--- BEGIN Exercise material ---

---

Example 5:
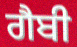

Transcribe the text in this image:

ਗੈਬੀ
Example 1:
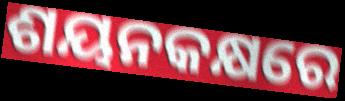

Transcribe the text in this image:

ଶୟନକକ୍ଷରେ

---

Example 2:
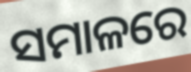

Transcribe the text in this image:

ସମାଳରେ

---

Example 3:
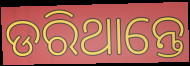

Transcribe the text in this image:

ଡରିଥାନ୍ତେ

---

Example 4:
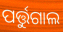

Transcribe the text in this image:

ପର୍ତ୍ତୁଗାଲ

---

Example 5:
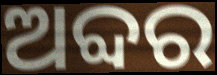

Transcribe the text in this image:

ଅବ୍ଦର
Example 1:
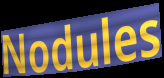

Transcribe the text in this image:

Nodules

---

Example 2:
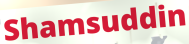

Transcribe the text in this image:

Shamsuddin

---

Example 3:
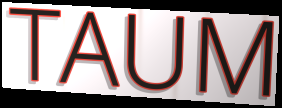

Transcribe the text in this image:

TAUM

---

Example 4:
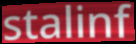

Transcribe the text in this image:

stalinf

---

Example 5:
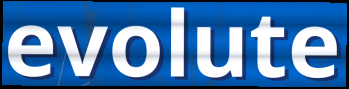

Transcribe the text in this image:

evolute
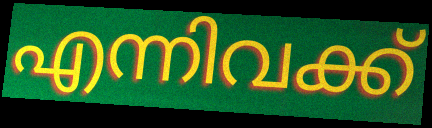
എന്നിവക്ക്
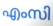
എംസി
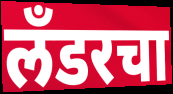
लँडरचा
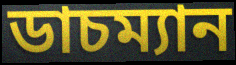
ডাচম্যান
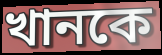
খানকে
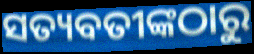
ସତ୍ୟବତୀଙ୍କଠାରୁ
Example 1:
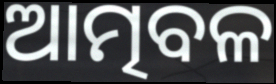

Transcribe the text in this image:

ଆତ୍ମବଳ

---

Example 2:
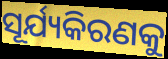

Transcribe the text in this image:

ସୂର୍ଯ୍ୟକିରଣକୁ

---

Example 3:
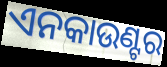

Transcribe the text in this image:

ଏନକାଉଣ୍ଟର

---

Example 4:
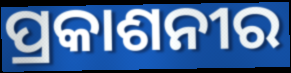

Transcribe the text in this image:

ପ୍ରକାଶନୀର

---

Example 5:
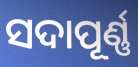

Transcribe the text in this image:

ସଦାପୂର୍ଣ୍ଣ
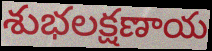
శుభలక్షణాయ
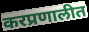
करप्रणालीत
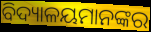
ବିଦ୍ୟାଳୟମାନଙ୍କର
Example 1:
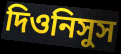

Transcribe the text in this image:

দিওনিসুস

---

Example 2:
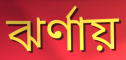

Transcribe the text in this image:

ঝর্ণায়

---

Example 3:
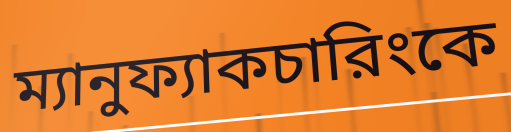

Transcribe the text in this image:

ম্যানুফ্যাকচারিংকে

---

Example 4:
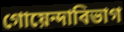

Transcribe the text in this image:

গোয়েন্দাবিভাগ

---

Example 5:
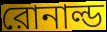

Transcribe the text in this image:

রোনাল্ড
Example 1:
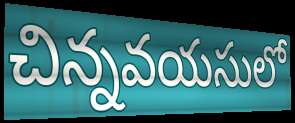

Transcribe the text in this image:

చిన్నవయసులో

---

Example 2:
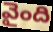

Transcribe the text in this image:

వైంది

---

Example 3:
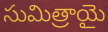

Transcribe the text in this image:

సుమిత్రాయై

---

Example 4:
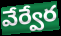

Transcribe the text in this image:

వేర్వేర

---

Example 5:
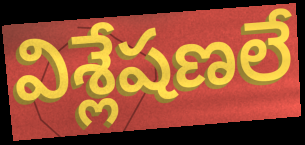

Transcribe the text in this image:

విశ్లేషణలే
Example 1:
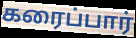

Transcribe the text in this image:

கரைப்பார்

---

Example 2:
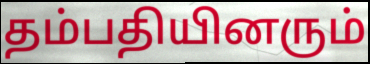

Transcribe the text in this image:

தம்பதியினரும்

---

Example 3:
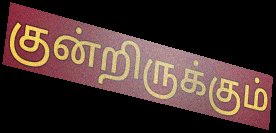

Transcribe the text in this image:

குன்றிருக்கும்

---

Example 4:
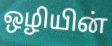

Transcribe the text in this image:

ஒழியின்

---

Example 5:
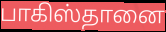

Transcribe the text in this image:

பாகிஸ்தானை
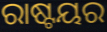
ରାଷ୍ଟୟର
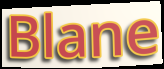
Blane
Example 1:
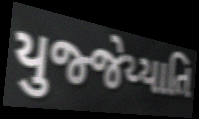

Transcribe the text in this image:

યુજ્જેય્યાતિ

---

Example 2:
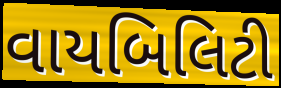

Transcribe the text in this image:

--- END Exercise material ---

Written request — Copy every entry above word for word, leaving the pictures out.

Correct response —
---

Example 5:

Transcribe the text in this image:

ਗੈਬੀ
Example 1:

Transcribe the text in this image:

ଶୟନକକ୍ଷରେ

---

Example 2:

Transcribe the text in this image:

ସମାଳରେ

---

Example 3:

Transcribe the text in this image:

ଡରିଥାନ୍ତେ

---

Example 4:

Transcribe the text in this image:

ପର୍ତ୍ତୁଗାଲ

---

Example 5:

Transcribe the text in this image:

ଅବ୍ଦର
Example 1:

Transcribe the text in this image:

Nodules

---

Example 2:

Transcribe the text in this image:

Shamsuddin

---

Example 3:

Transcribe the text in this image:

TAUM

---

Example 4:

Transcribe the text in this image:

stalinf

---

Example 5:

Transcribe the text in this image:

evolute
എന്നിവക്ക്
എംസി
लँडरचा
ডাচম্যান
খানকে
ସତ୍ୟବତୀଙ୍କଠାରୁ
Example 1:

Transcribe the text in this image:

ଆତ୍ମବଳ

---

Example 2:

Transcribe the text in this image:

ସୂର୍ଯ୍ୟକିରଣକୁ

---

Example 3:

Transcribe the text in this image:

ଏନକାଉଣ୍ଟର

---

Example 4:

Transcribe the text in this image:

ପ୍ରକାଶନୀର

---

Example 5:

Transcribe the text in this image:

ସଦାପୂର୍ଣ୍ଣ
శుభలక్షణాయ
करप्रणालीत
ବିଦ୍ୟାଳୟମାନଙ୍କର
Example 1:

Transcribe the text in this image:

দিওনিসুস

---

Example 2:

Transcribe the text in this image:

ঝর্ণায়

---

Example 3:

Transcribe the text in this image:

ম্যানুফ্যাকচারিংকে

---

Example 4:

Transcribe the text in this image:

গোয়েন্দাবিভাগ

---

Example 5:

Transcribe the text in this image:

রোনাল্ড
Example 1:

Transcribe the text in this image:

చిన్నవయసులో

---

Example 2:

Transcribe the text in this image:

వైంది

---

Example 3:

Transcribe the text in this image:

సుమిత్రాయై

---

Example 4:

Transcribe the text in this image:

వేర్వేర

---

Example 5:

Transcribe the text in this image:

విశ్లేషణలే
Example 1:

Transcribe the text in this image:

கரைப்பார்

---

Example 2:

Transcribe the text in this image:

தம்பதியினரும்

---

Example 3:

Transcribe the text in this image:

குன்றிருக்கும்

---

Example 4:

Transcribe the text in this image:

ஒழியின்

---

Example 5:

Transcribe the text in this image:

பாகிஸ்தானை
ରାଷ୍ଟୟର
Blane
Example 1:

Transcribe the text in this image:

યુજ્જેય્યાતિ

---

Example 2:

Transcribe the text in this image:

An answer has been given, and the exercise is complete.